DOCUMENT EXTRACT:
March 19, 2015
Sugata Bose speaks during discussion on the agrarian situation in the country | Transcript
Full transcript:
Agriculture is close to my heart and ought to be the focus of informed debate in our country. Since my student days, I had been working on problems facing our agrarian economy in a larger global context.
The labours of peasant smallholders, sharecropper and agricultural labourers form the bedrock of our national economy. And their well being should exercise minds of the people’s representatives and policymakers.
The agrarian situation in India, Mr Deputy Speaker Sir, in one word, is grim. Boasting a rate of high GDP growth, the economic surge acknowledges that the agricultural output has grown at a rate of just 1% last year. The terms of trade against agriculture are clear since the year 2011.
The Finance Minister acknowledged in his Budget Speech that of the five major challenges facing India today, the first and foremost is the stress on agricultural incomes, yet his Government has shown no real commitment to address that challenge.
In replying to the debate of the Land Acquisition Bill, the Rural Development Minister said in a tone of complaint that the agricultural sector accounted for nearly 55% of employment in our country and contributed less than 15% of our GDP. While it is imperative to create non-farm employment, it was extraordinary to find a farmer’s son and grandson cast against persons of the majority of the working population in our land and wishing that peasants and agricultural labourers would not resist land grabbing by this Government’s corporate friends and allies.
We must not deny small farms. Very often, they are more efficient than large farms even though we need to address the problems of self exploitation of unpaid women’s and children’s labour on farms which are a cause for suicide by farmers.
My friend Sri Karunakarn has given some startling figures in the course of his speech. Cotton cultivators in Maharashtra or in Gujarat and sugar cultivators in Karnantaka seek subsistence via the market. They need favourable prices and credit for their cash crops in order to command access to food. Tens of millions of peasants in our country live on the borderline of life and death. They suffer from chronic malnutrition and hunger.

LISTED ENTRIES:

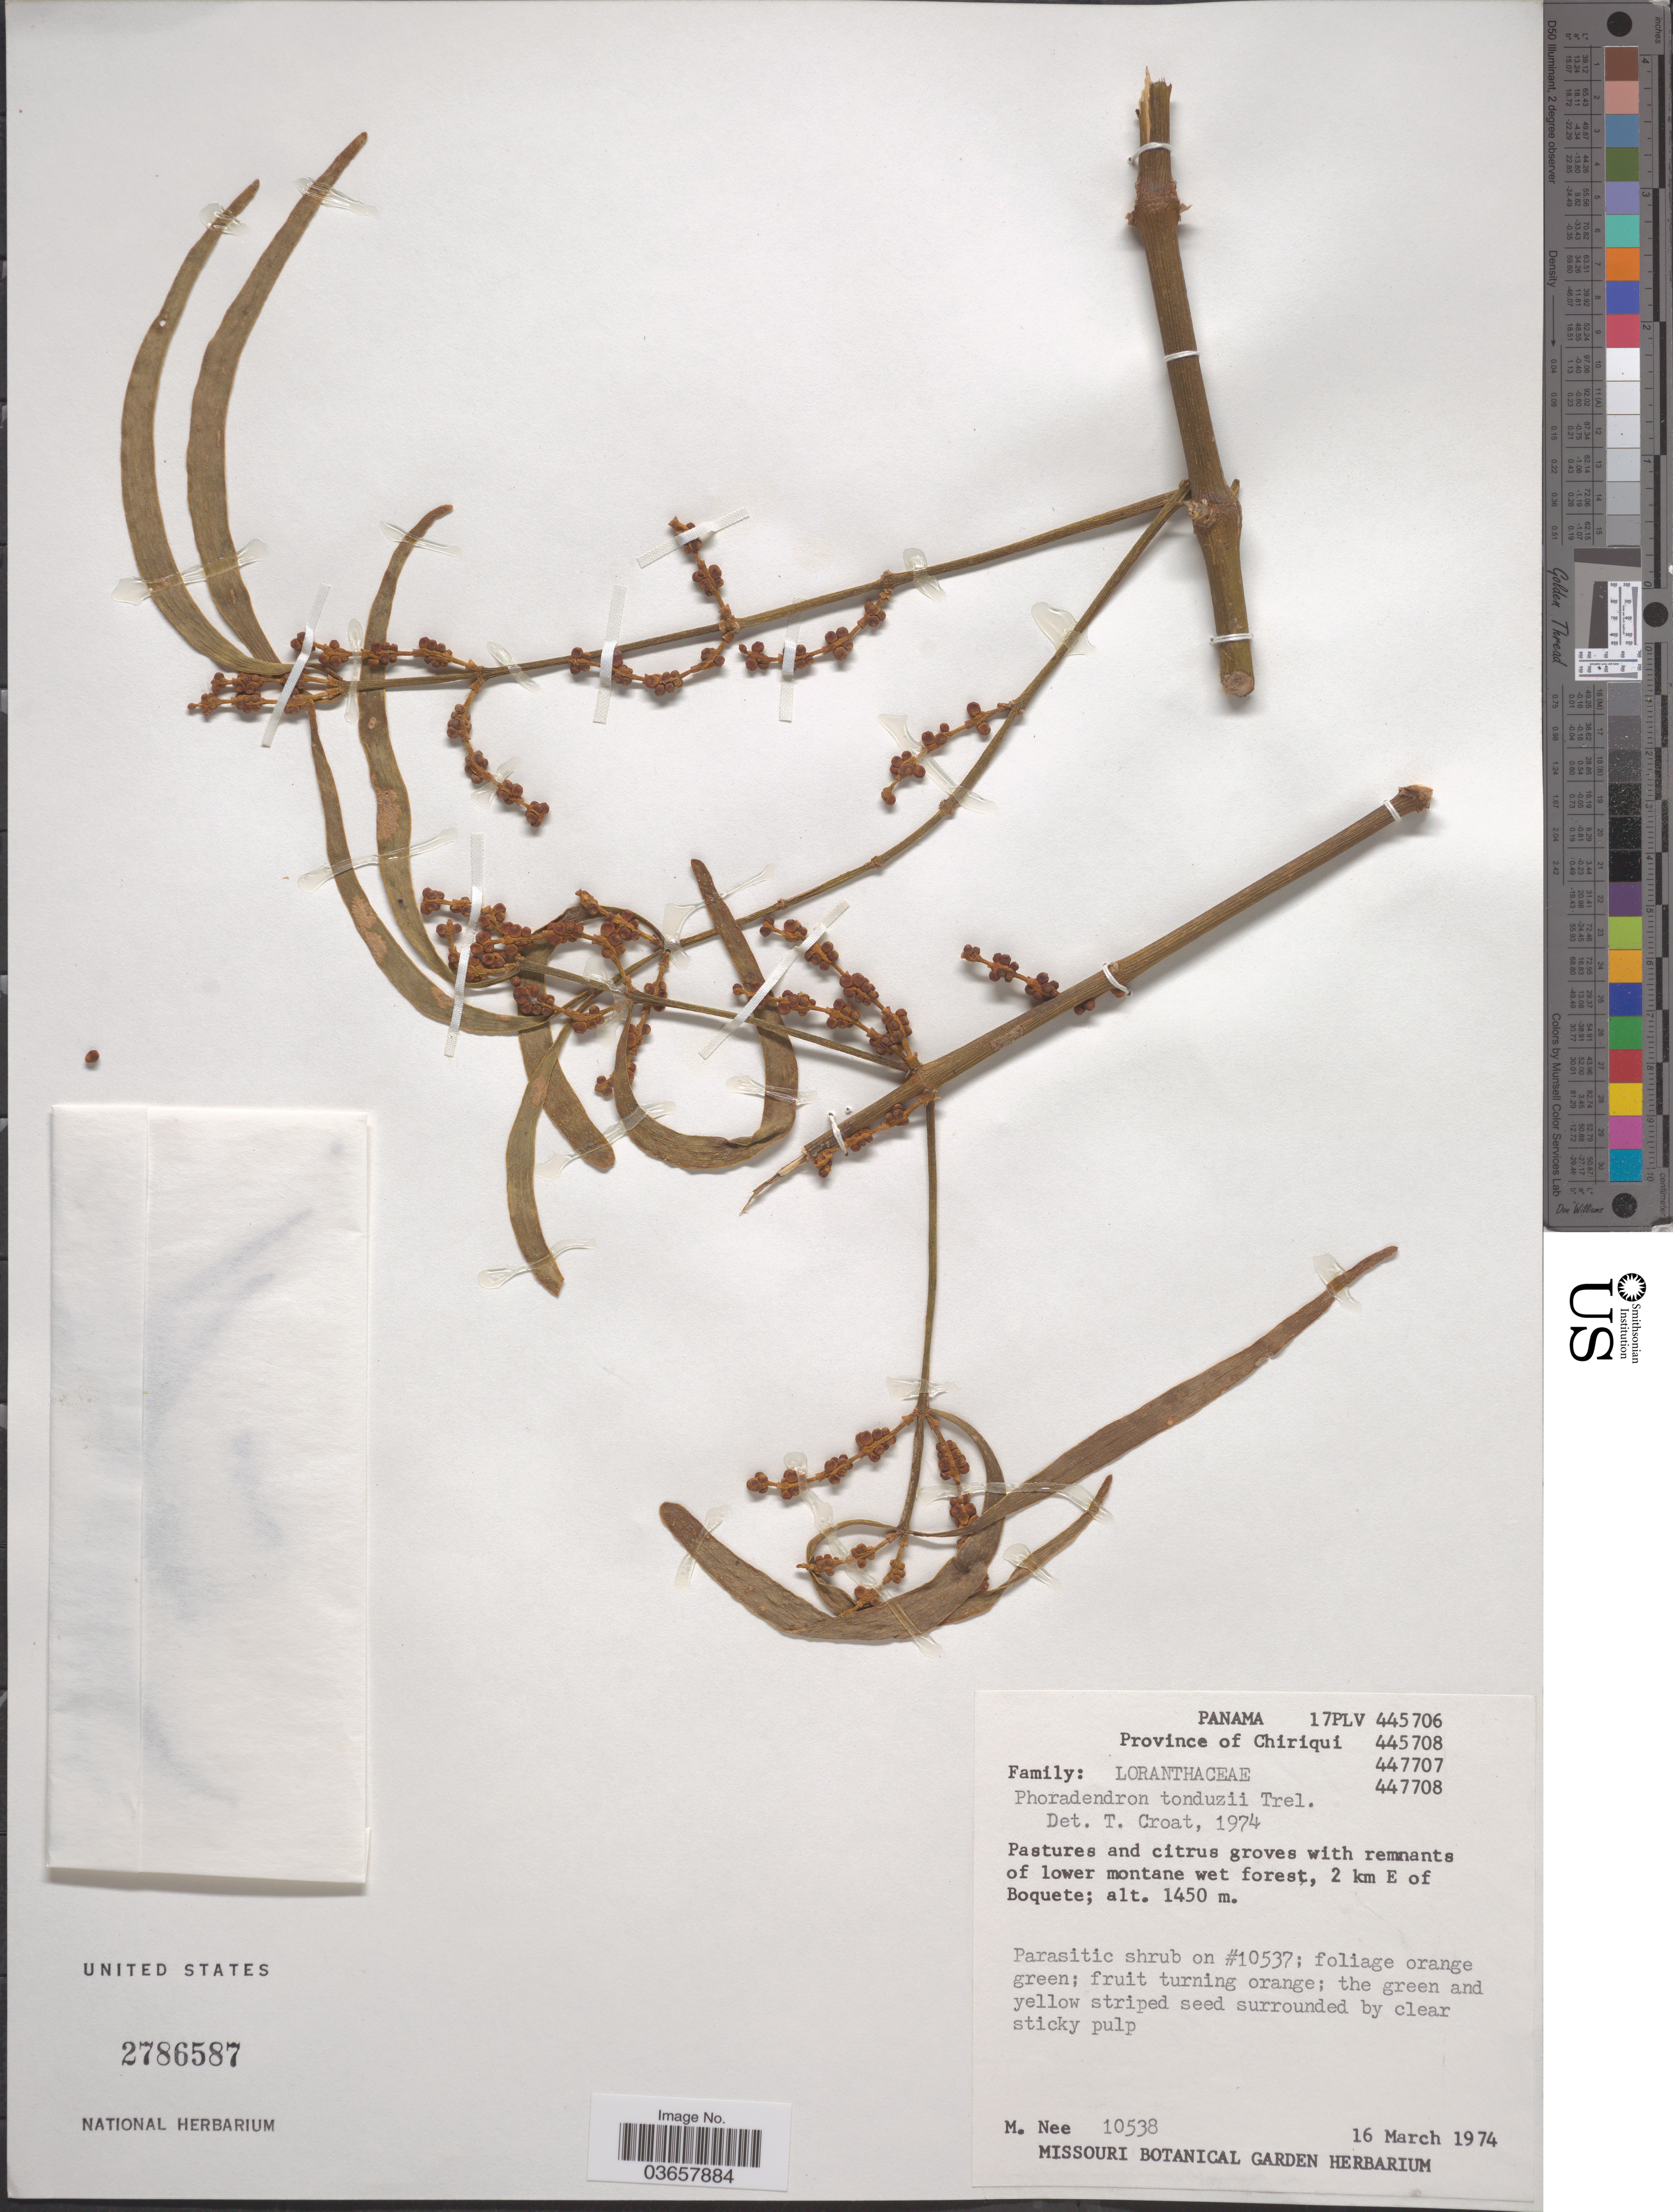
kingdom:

---

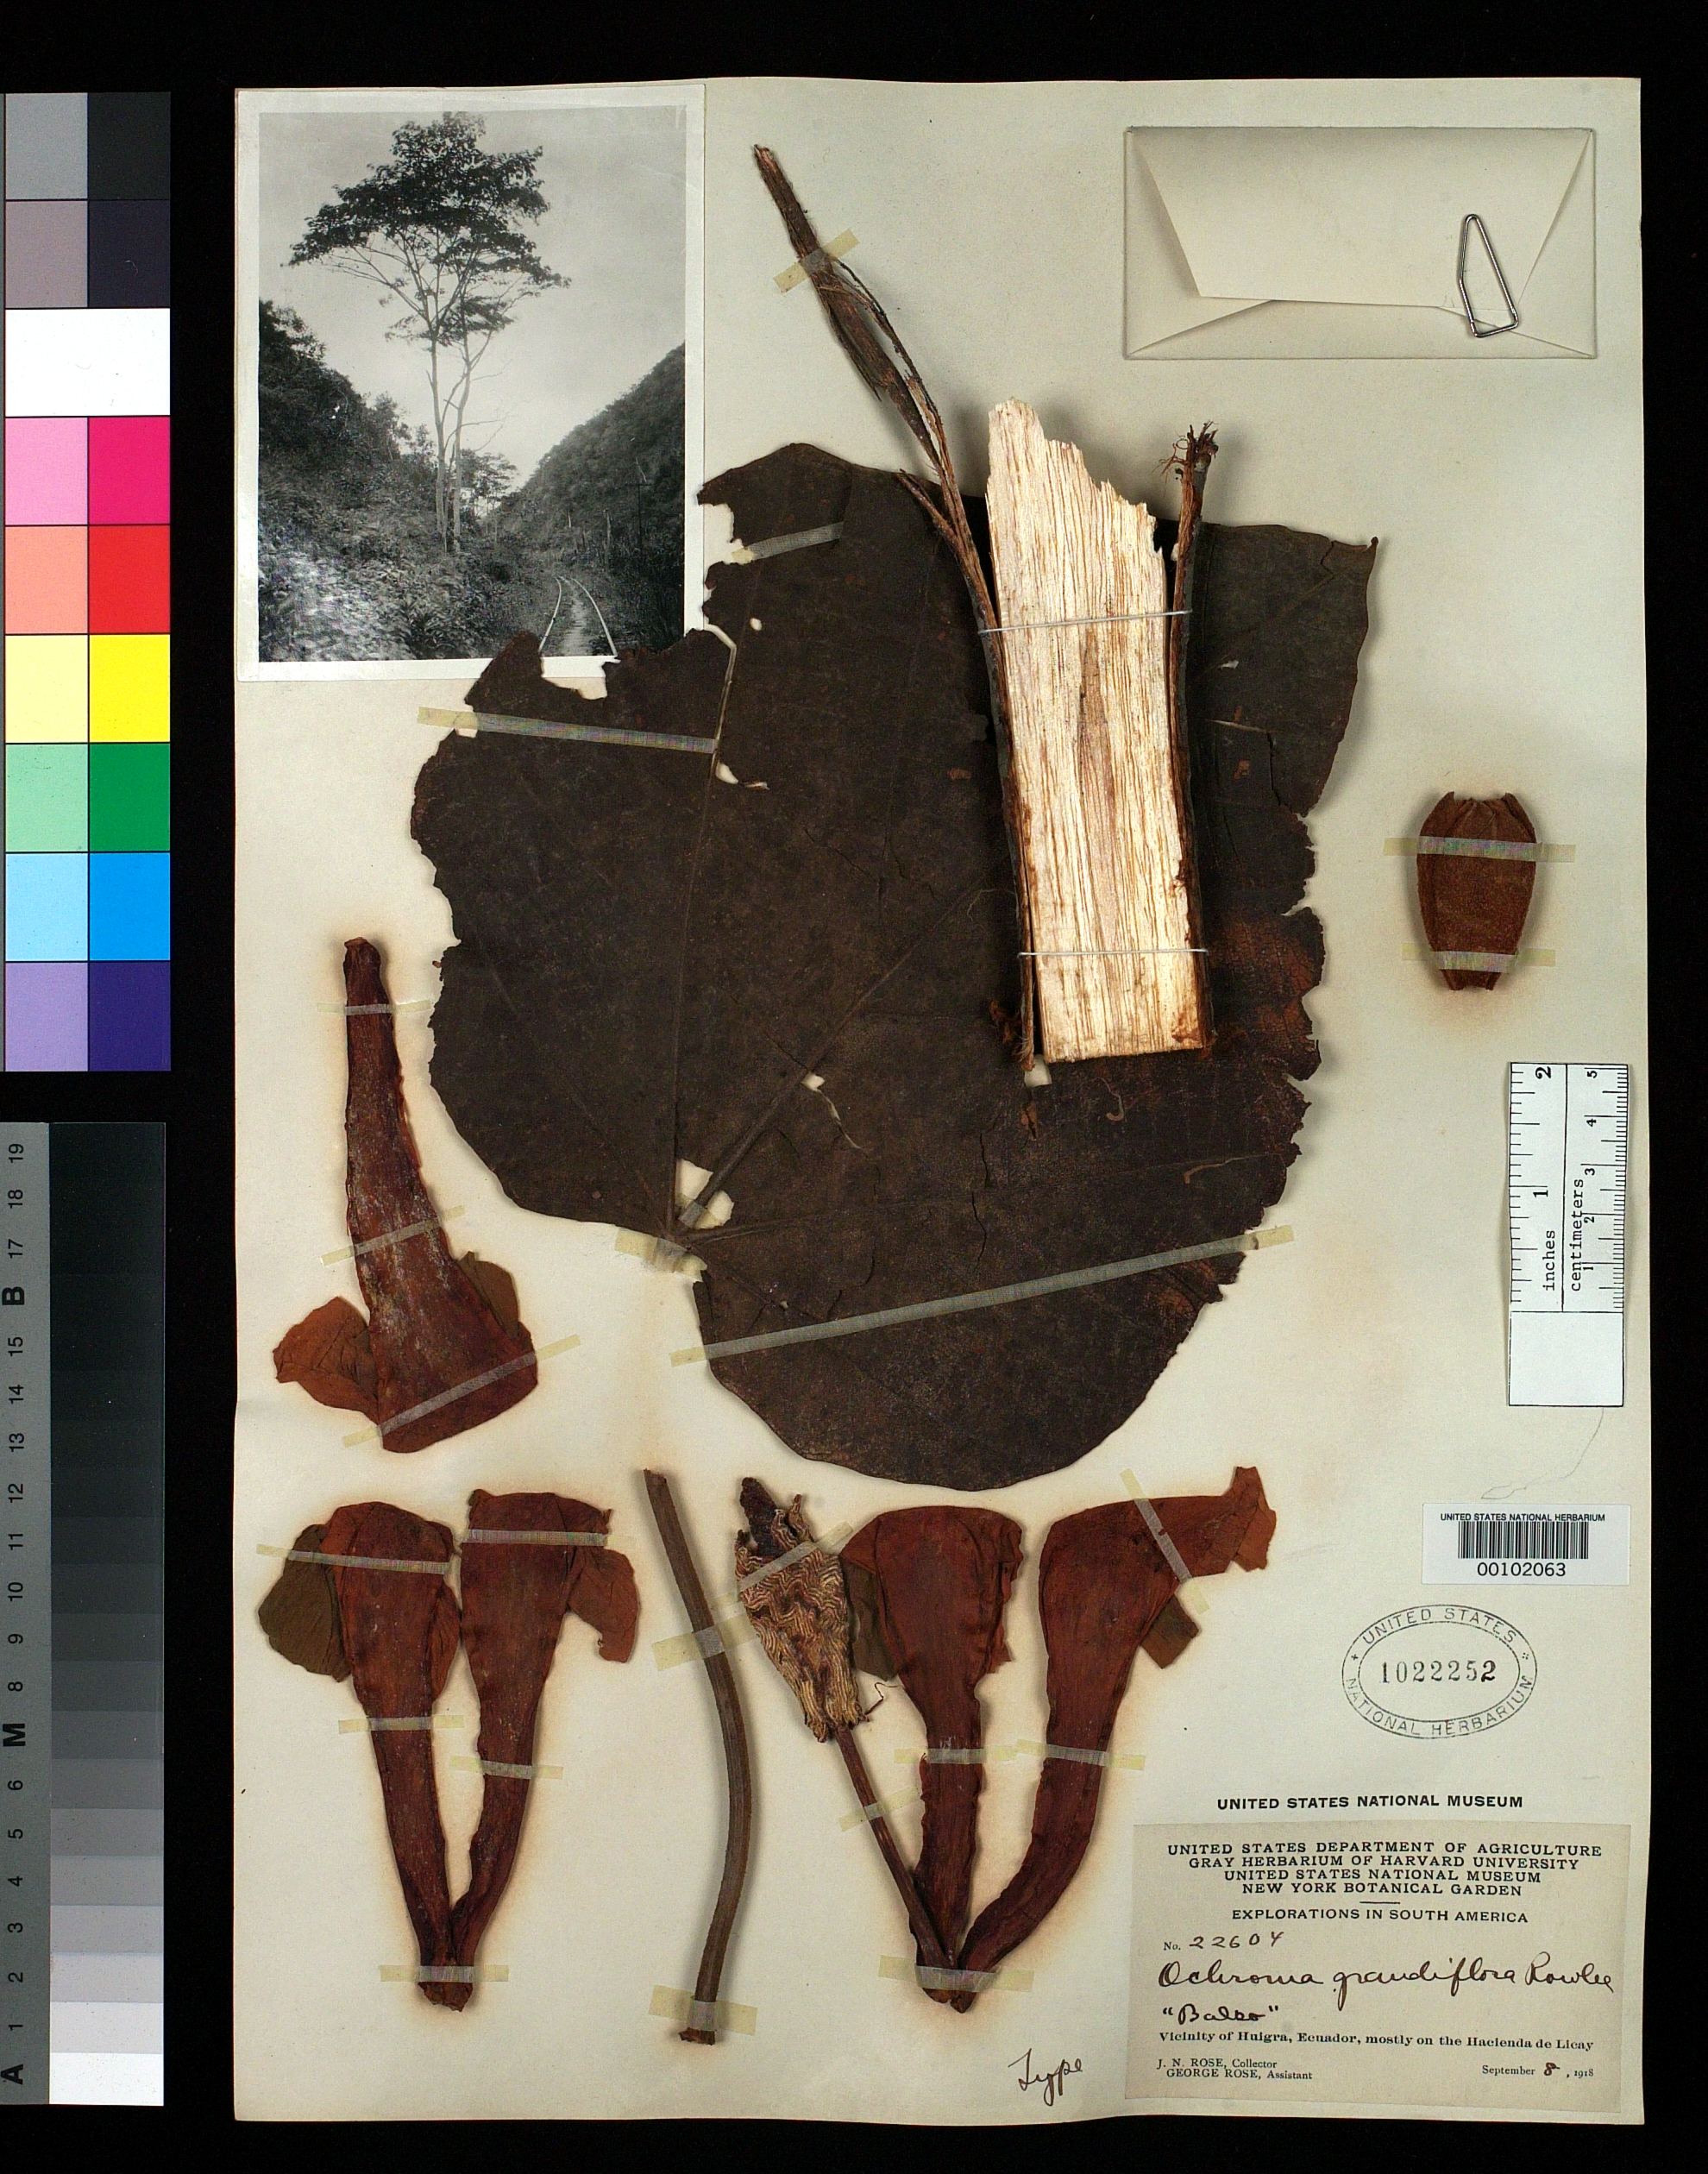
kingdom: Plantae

WHAT YOU WILL DO:
From the agrarian debate transcript, duplicate the passage starting at the words "My friend Sri" and ending after "malnutrition and hunger.".

TASK ANSWER:
My friend Sri Karunakarn has given some startling figures in the course of his speech. Cotton cultivators in Maharashtra or in Gujarat and sugar cultivators in Karnantaka seek subsistence via the market. They need favourable prices and credit for their cash crops in order to command access to food. Tens of millions of peasants in our country live on the borderline of life and death. They suffer from chronic malnutrition and hunger.